[Data excerpts]
========================================

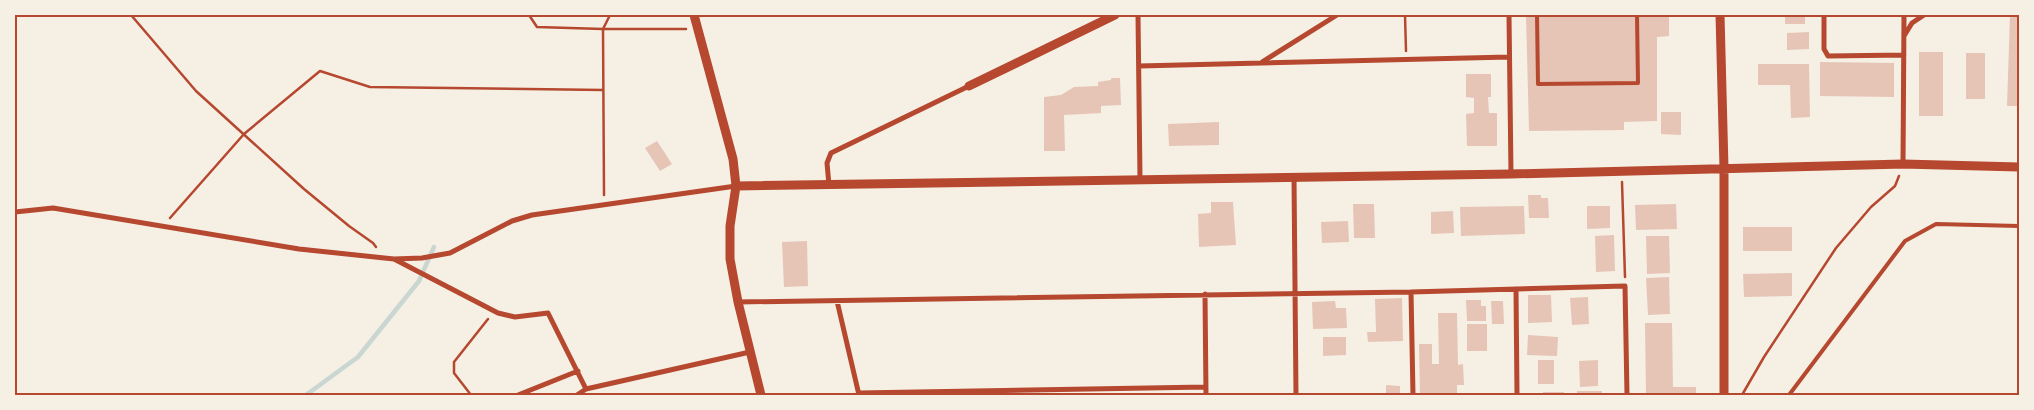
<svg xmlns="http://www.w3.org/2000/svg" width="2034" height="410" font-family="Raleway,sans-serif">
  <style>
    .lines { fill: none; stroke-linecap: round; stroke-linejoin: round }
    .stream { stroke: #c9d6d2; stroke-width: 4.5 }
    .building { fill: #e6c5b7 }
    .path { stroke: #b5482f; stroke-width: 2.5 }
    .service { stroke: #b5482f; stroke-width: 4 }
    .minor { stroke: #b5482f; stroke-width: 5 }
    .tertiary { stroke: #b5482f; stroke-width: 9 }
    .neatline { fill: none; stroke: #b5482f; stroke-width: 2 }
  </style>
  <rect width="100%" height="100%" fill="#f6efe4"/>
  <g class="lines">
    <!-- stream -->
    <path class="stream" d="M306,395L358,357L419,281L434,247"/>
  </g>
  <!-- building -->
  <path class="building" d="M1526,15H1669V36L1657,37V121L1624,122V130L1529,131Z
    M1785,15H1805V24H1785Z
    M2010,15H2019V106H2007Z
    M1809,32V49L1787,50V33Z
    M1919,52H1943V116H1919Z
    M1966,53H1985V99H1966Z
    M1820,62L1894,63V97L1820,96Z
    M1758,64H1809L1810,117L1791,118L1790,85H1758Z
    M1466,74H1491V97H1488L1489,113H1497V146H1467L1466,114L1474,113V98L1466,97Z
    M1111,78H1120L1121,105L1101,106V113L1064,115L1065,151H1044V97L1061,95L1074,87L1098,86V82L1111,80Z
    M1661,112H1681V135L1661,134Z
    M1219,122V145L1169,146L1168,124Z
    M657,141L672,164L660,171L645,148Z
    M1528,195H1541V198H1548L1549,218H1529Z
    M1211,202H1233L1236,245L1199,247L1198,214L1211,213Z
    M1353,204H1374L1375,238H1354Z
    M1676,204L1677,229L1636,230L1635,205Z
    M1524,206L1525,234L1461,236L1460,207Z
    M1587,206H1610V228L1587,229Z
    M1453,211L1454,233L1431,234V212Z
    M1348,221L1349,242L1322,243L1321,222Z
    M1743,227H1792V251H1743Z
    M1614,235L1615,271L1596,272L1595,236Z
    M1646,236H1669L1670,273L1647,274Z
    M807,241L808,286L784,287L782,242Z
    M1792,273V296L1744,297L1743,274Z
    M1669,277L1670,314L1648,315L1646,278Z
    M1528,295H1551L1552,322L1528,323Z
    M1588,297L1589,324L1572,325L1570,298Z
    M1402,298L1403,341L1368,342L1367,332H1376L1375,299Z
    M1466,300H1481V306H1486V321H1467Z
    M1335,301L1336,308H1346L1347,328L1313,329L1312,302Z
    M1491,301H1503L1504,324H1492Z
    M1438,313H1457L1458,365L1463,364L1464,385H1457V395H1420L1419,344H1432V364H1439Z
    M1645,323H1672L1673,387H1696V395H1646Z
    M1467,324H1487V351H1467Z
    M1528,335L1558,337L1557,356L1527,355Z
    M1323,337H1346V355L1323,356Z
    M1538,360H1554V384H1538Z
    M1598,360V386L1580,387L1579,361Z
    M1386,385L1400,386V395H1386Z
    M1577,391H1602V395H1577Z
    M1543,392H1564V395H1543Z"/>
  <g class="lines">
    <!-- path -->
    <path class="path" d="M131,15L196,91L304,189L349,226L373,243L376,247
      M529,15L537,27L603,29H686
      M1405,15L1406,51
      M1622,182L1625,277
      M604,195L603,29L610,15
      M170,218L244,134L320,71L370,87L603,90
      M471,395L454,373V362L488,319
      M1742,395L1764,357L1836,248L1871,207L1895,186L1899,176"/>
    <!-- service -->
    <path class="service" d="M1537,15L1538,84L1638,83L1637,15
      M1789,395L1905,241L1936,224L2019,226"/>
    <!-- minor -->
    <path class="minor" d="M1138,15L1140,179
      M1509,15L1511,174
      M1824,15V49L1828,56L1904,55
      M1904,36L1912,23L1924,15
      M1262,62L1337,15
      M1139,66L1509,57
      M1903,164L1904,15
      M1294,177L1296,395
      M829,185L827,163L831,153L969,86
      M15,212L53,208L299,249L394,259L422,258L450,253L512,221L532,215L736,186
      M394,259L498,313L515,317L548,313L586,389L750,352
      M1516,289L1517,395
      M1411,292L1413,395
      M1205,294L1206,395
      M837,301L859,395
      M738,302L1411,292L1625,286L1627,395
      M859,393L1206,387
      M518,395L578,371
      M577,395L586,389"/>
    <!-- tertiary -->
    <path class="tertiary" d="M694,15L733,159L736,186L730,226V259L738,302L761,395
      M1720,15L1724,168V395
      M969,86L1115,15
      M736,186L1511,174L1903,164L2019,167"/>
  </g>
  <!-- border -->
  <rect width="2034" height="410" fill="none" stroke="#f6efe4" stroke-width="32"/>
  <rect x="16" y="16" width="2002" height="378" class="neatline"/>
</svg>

========================================

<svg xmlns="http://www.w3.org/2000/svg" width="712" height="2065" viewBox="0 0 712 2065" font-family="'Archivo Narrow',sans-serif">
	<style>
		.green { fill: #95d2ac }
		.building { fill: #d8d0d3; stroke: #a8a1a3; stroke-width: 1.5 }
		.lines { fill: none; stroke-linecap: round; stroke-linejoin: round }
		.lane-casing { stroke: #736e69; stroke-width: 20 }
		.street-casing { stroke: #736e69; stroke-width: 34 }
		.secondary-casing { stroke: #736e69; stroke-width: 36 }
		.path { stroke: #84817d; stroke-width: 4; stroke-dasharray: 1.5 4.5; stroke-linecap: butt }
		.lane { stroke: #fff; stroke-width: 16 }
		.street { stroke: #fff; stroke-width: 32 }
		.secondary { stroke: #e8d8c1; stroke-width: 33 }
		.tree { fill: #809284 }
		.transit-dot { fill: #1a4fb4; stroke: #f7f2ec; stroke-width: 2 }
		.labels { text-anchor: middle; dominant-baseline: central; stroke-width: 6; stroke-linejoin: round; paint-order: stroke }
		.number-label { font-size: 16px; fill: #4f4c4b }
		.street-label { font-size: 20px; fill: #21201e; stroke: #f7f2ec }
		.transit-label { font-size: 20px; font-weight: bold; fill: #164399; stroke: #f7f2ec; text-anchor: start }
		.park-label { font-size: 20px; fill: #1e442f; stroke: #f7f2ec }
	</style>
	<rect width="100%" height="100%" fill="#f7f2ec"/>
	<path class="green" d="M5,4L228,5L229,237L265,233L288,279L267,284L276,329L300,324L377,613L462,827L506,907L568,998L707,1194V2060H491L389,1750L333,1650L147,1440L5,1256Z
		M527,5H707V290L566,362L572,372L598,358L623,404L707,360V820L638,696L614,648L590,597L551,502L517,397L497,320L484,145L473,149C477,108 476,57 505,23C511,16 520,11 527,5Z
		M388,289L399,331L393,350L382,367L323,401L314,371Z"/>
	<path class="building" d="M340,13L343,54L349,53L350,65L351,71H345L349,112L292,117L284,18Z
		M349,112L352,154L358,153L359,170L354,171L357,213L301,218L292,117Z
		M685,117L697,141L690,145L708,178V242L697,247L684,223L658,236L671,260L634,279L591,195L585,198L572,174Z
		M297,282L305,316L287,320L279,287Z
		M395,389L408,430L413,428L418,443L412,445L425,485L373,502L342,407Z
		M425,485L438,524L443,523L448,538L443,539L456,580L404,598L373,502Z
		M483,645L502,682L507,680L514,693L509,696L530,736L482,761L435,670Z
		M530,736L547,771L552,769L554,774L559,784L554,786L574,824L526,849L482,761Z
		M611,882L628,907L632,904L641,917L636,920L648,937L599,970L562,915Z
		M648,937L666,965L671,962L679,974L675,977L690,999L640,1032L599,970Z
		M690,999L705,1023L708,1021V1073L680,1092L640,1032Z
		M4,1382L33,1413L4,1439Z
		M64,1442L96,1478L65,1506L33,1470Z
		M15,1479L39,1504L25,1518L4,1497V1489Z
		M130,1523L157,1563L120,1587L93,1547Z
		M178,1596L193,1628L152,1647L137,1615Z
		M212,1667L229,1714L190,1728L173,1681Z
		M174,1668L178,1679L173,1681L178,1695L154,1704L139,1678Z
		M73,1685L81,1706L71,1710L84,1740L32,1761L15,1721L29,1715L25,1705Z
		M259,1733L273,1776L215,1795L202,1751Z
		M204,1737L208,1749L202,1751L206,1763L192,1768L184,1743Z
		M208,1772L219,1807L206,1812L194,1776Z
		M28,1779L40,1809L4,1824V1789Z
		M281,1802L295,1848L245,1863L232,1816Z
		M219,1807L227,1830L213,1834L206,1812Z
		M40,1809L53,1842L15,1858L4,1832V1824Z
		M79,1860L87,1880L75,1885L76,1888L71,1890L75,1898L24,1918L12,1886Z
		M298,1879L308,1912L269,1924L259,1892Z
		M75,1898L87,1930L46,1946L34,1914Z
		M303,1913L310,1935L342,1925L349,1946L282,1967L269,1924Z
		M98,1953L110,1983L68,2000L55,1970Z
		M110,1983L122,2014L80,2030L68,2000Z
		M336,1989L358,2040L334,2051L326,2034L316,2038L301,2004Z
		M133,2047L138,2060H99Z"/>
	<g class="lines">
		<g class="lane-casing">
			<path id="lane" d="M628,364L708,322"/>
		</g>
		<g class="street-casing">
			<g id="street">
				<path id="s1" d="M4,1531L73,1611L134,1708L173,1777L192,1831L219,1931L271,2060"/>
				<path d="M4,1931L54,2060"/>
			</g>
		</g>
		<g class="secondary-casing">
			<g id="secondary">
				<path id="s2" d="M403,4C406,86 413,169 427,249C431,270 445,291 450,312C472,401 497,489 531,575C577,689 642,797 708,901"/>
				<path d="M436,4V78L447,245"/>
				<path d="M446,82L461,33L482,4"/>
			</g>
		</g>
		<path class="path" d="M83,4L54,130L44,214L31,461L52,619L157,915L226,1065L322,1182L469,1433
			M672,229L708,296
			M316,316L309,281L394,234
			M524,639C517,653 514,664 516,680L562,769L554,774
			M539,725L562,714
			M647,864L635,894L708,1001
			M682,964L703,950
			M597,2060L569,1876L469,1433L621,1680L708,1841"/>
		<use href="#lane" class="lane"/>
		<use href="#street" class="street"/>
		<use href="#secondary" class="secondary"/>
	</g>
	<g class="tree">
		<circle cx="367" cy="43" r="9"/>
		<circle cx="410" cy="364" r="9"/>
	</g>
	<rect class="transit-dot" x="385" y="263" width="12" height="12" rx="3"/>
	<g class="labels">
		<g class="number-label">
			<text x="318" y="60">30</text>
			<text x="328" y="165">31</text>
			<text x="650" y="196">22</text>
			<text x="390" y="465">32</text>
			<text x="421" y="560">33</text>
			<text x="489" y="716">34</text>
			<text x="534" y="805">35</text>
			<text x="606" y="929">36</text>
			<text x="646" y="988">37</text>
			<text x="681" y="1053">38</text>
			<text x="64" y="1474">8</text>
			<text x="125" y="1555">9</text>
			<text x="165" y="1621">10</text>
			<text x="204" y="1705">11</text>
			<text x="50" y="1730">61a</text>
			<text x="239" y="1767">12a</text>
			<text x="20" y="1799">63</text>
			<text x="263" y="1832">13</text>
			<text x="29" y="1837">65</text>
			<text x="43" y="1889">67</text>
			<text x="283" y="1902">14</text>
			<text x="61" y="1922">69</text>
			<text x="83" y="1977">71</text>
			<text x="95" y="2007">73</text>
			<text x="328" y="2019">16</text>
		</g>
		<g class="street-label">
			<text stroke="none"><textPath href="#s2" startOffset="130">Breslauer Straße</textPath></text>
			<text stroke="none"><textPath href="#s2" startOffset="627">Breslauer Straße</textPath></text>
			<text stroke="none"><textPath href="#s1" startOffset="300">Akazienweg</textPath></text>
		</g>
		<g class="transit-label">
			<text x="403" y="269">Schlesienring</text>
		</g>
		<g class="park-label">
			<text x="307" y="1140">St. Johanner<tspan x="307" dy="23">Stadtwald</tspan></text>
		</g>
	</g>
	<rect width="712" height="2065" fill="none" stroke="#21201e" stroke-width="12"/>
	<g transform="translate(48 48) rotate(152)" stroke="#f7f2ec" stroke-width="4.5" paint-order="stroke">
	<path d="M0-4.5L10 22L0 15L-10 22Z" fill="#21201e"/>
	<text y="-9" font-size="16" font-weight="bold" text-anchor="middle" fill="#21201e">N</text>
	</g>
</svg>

========================================

If a line in the records above holds the string "linecap", copy it.

    .lines { fill: none; stroke-linecap: round; stroke-linejoin: round }
		.lines { fill: none; stroke-linecap: round; stroke-linejoin: round }
		.path { stroke: #84817d; stroke-width: 4; stroke-dasharray: 1.5 4.5; stroke-linecap: butt }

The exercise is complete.